Sally Smart is one of Australia’s leading contemporary artists recognised internationally for large-scale cut-out assemblage installations, collage painting, and increasingly performance and video, her practice engages identity politics and the relationships between the body, thought and culture including trans-national ideas that have shaped cultural history.
Smart’s most recent work The Choreography of Cutting re-imagines and encapsulates a dynamic discourse between the historical and contemporary avant-garde using experimental performance, costume design and visual art forms, mapping multiple ideas, temporalities and space.
The recipient of numerous awards and prizes, Smart is currently Vice-Chancellor’s Professorial Fellow, University of Melbourne; a board member (Deputy Chair) National Association for the Visual Arts (NAVA); was awarded an Australia Council Fellowship (2014); Sackler Fellow Artist-in Residence, University of Connecticut, USA (2012) and a Board member of the Council of Trustees, National Gallery of Victoria, Australia (2001-2008).
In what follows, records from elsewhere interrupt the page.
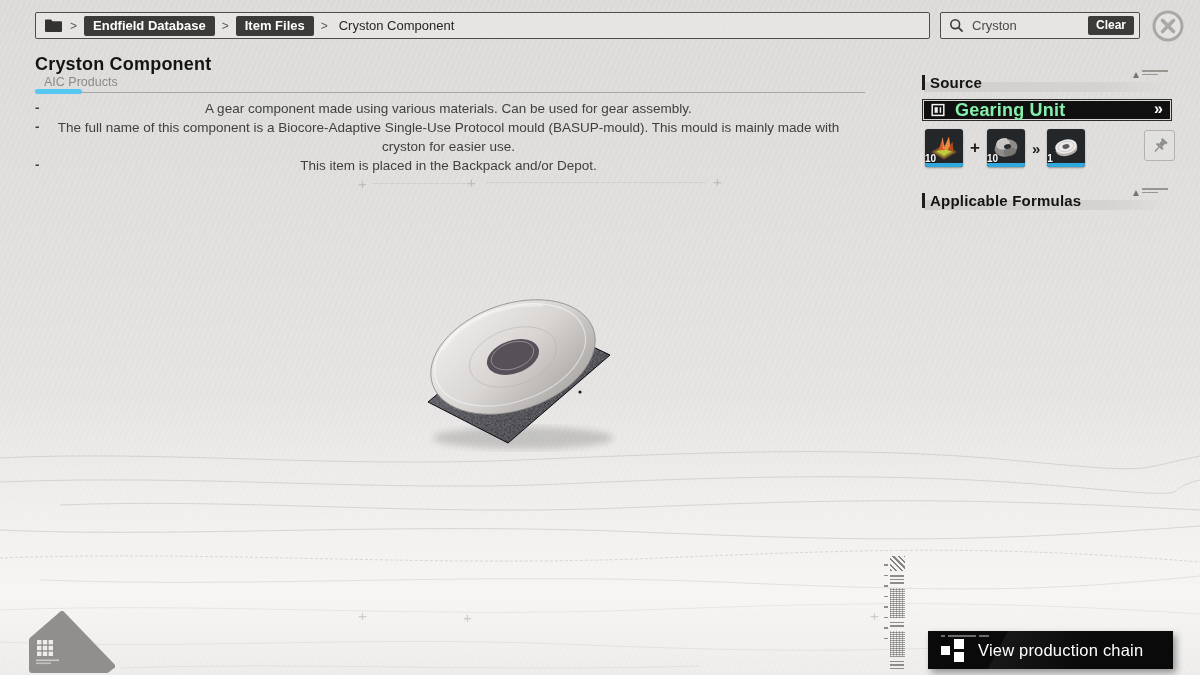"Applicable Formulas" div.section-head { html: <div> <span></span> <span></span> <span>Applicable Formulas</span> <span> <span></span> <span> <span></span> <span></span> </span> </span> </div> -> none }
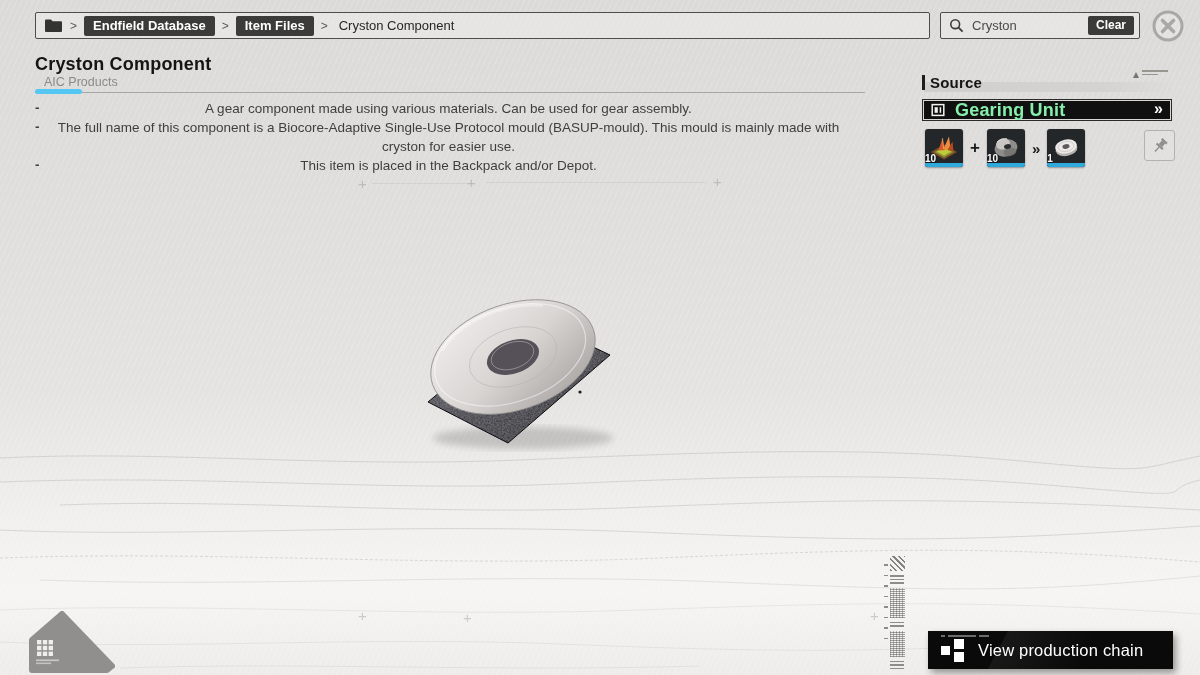"View production chain" div.abs { html: <div> <span> <i></i> <i></i> <i></i> </span> <span> <i></i> <i></i> <i></i> </span> <span>View production chain</span> </div> -> none }
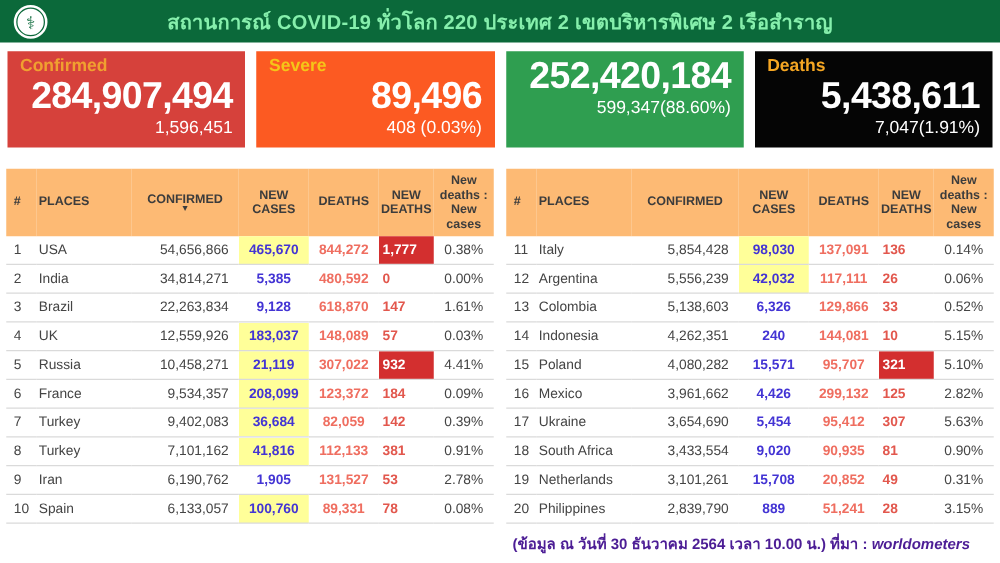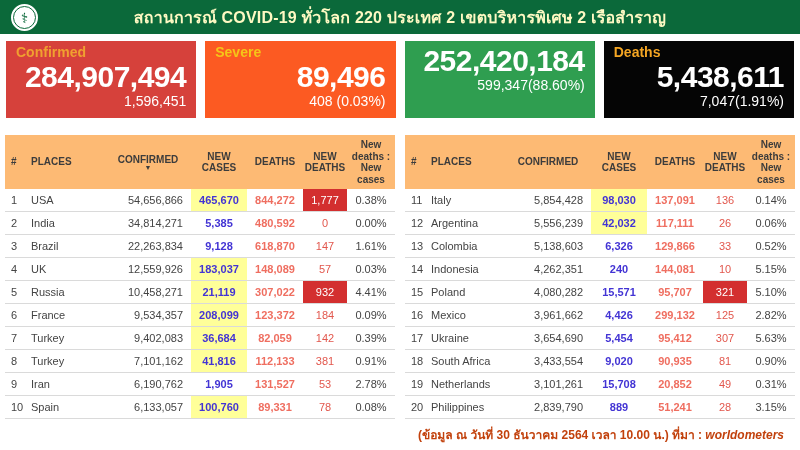"สถานการณ์ COVID-19 ทั่วโลก 220 ประเทศ" .topbar h1 { color: #fef9c3 -> #86efac }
In 2017 Sally Smart’s The Choreography of Cutting series was the foundation for her art collaboration with the Italian fashion house Marni. Smart’s major public art commission Shadow Trees was installed at Buluk Park in Melbourne Australia (2014).
Jocelyn Williams is a barrister at 12th Floor Wentworth Selborne Chambers. Jocelyn has a general commercial and criminal practice and has appeared in all appellate and first instance Federal and Supreme courts in New South Wales. She is passionate about art and corporate governance.
Ionat Zurr (PhD) is an artist and a researcher. She is the Chair of the Visual Arts Discipline at the School of Design and the Academic Coordinator and a researcher at SymbioticA, School of Human Sciences at the University of Western Australia. Ionat co-developed the biological arts initiative, the Tissue Culture and Art Project since 1996, and is considered a leader in the growing field of Biological Art, both as a practitioner and a theoretician. Ionat’s practice explore our changing relations to life and ecologies, drawing on developments in the life sciences. Ionat presented her research in forms of Installations, exhibitions, workshops and public talks in numerous places around the world. Her work is in the collection of the MoMA NY. Ionat ongoing research involves art and beyond; in diverse areas such as new materials, textile, soft robotics, bioethics, food and fiction.